To run the validation we'll need the GX library and a data context configuration that supports the in-memory processing of the DataFrame.

import great_expectations as gx
import pandas as pd
import salesforce_data_retriever as sfdc

from great_expectations.data_context.types.base import (
        DataContextConfig,
        InMemoryStoreBackendDefaults
    )
from great_expectations.data_context import EphemeralDataContext

gx_validate_sfdc.py

There are a few configuration steps required to run our validation. Again, the GX documentation is great and explains what each of these components do and how they fit together, but for the sake of brevity I'm glossing over them.

We pull in our config and create a data context, add a Pandas data source to the context and organize into a data asset, and then build a batch request on that asset. Next, we add an expectation suite to the context and instantiate a validator using our batch request and suite.

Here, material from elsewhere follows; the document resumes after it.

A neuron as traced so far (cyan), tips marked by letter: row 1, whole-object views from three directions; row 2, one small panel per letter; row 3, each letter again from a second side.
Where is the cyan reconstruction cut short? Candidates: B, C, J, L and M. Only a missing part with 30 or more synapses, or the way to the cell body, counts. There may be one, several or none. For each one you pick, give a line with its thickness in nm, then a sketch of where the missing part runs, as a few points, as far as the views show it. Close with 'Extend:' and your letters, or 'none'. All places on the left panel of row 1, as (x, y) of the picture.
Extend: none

Finally, we are ready to use the validator and get our expectation result. I'm using the expectation expect_column_values_to_not_be_null, and validating against the Contact.Phone field. (see the full expectation gallery here)

def run_validation():
	
    # Setup the project configuration
    project_config = DataContextConfig(
        store_backend_defaults=InMemoryStoreBackendDefaults()
    )
    context = EphemeralDataContext(project_config=project_config)
    
    # Connect to your Data Source
    datasource = context.sources.add_pandas(name="salesforce_pandas_datasource")

    df = sfdc.get_contacts()

    asset_name = 'salesforce_contacts'
    datasource.add_dataframe_asset(name=asset_name, dataframe=df)

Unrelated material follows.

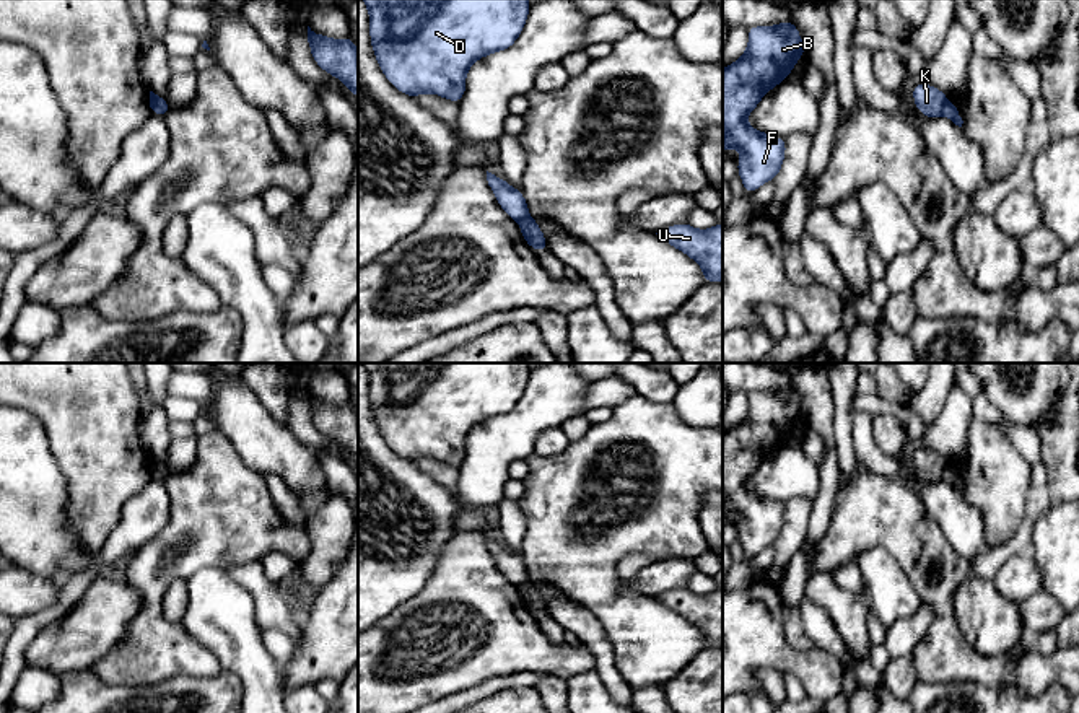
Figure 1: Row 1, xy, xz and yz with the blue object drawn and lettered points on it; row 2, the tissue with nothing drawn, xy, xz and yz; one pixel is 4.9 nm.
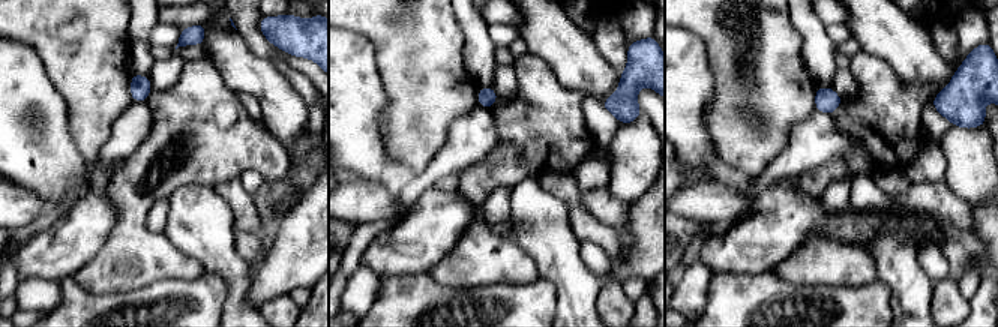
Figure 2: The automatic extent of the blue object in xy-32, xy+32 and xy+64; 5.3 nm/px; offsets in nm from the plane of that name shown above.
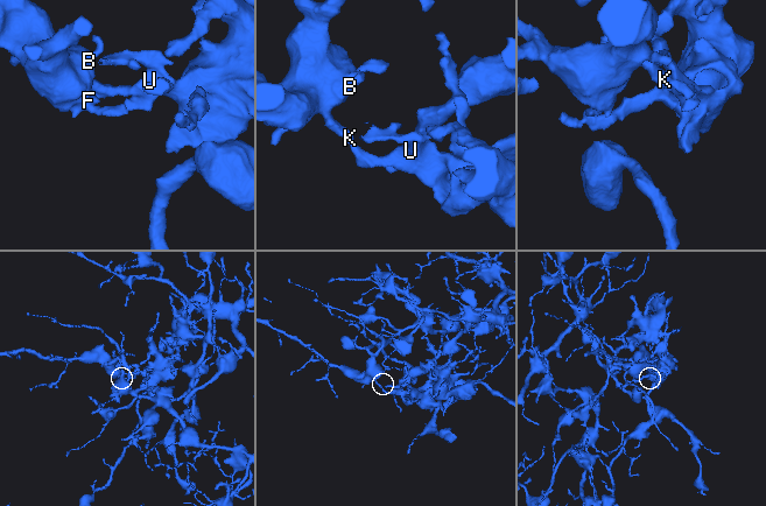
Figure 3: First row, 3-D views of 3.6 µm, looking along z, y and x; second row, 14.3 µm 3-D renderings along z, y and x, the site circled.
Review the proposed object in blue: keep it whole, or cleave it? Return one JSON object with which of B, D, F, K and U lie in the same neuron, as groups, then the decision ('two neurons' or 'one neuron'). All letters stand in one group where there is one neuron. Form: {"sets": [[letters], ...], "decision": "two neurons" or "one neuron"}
{"sets": [["B", "D", "F", "K"], ["U"]], "decision": "two neurons"}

    # Organize into a Data Asset
    data_asset = context.get_datasource("salesforce_pandas_datasource").get_asset(asset_name)

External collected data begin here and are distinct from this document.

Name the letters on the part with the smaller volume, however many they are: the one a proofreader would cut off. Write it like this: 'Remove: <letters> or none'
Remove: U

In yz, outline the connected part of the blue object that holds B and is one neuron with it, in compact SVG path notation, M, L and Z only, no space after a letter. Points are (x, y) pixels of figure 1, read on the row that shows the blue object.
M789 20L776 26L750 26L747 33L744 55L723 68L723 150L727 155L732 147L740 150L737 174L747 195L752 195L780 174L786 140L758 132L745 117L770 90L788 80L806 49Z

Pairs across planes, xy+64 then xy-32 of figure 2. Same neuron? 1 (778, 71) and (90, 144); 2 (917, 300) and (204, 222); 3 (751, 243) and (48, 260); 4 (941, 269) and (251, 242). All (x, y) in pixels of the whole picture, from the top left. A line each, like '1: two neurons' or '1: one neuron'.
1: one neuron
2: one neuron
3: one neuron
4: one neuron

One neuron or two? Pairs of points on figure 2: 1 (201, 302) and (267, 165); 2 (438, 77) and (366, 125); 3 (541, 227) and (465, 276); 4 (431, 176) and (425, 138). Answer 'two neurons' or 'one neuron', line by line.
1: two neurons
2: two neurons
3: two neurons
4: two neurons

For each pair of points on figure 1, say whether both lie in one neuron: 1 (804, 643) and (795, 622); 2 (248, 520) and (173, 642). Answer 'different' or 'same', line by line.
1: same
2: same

    # Build a Batch Request with the asset
    batch_request = data_asset.build_batch_request()

    # Add an Expectation Suite to the Context	
    context.add_or_update_expectation_suite(expectation_suite_name='salesforce_suite')

    # Create a Validator and run the Validation
    validator = context.get_validator(batch_request=batch_request, expectation_suite_name='salesforce_suite')
    expectation_validation_result = validator.expect_column_values_to_not_be_null(column="Phone")

    # Print out the results
    print(expectation_validation_result)

gx_validate_sfdc.py

I have a couple of Contact records in the org that are missing phone numbers, so when I print out the result we get:

{
  "exception_info": {
    "raised_exception": false,
    "exception_traceback": null,
    "exception_message": null
  },
  "result": {
    "element_count": 56,
    "unexpected_count": 3,
    "unexpected_percent": 5.357142857142857,
    "partial_unexpected_list": [
      null,
      null,
      null
    ]
  },
  "meta": {},
  "success": false,
  "expectation_config": {
    "expectation_type": "expect_column_values_to_not_be_null",
    "meta": {},
    "kwargs": {
      "column": "Phone",
      "batch_id": "salesforce_pandas_datasource-salesforce_contacts"
    }
  }
}

You can see out of the 56 total Contact records returned by the query, 3 of them have null values for Phone. While this is a straightforward example, it's easy to imagine how quickly the trust and data validity of an org would grow by running recurring checks, validating data using a variety of expectations, and alerting administrators and developers of violations.

As the complexity of a CRM grows, layering in validations is vital for catching bugs, identifying flawed user workflows, finding rouge automations, and more. I'm excited to continue exploring specifically how GX could be incorporated with Salesforce. There are obvious limitations to the in-memory context, so it would be interesting to look into other methods for using Salesforce as a data source.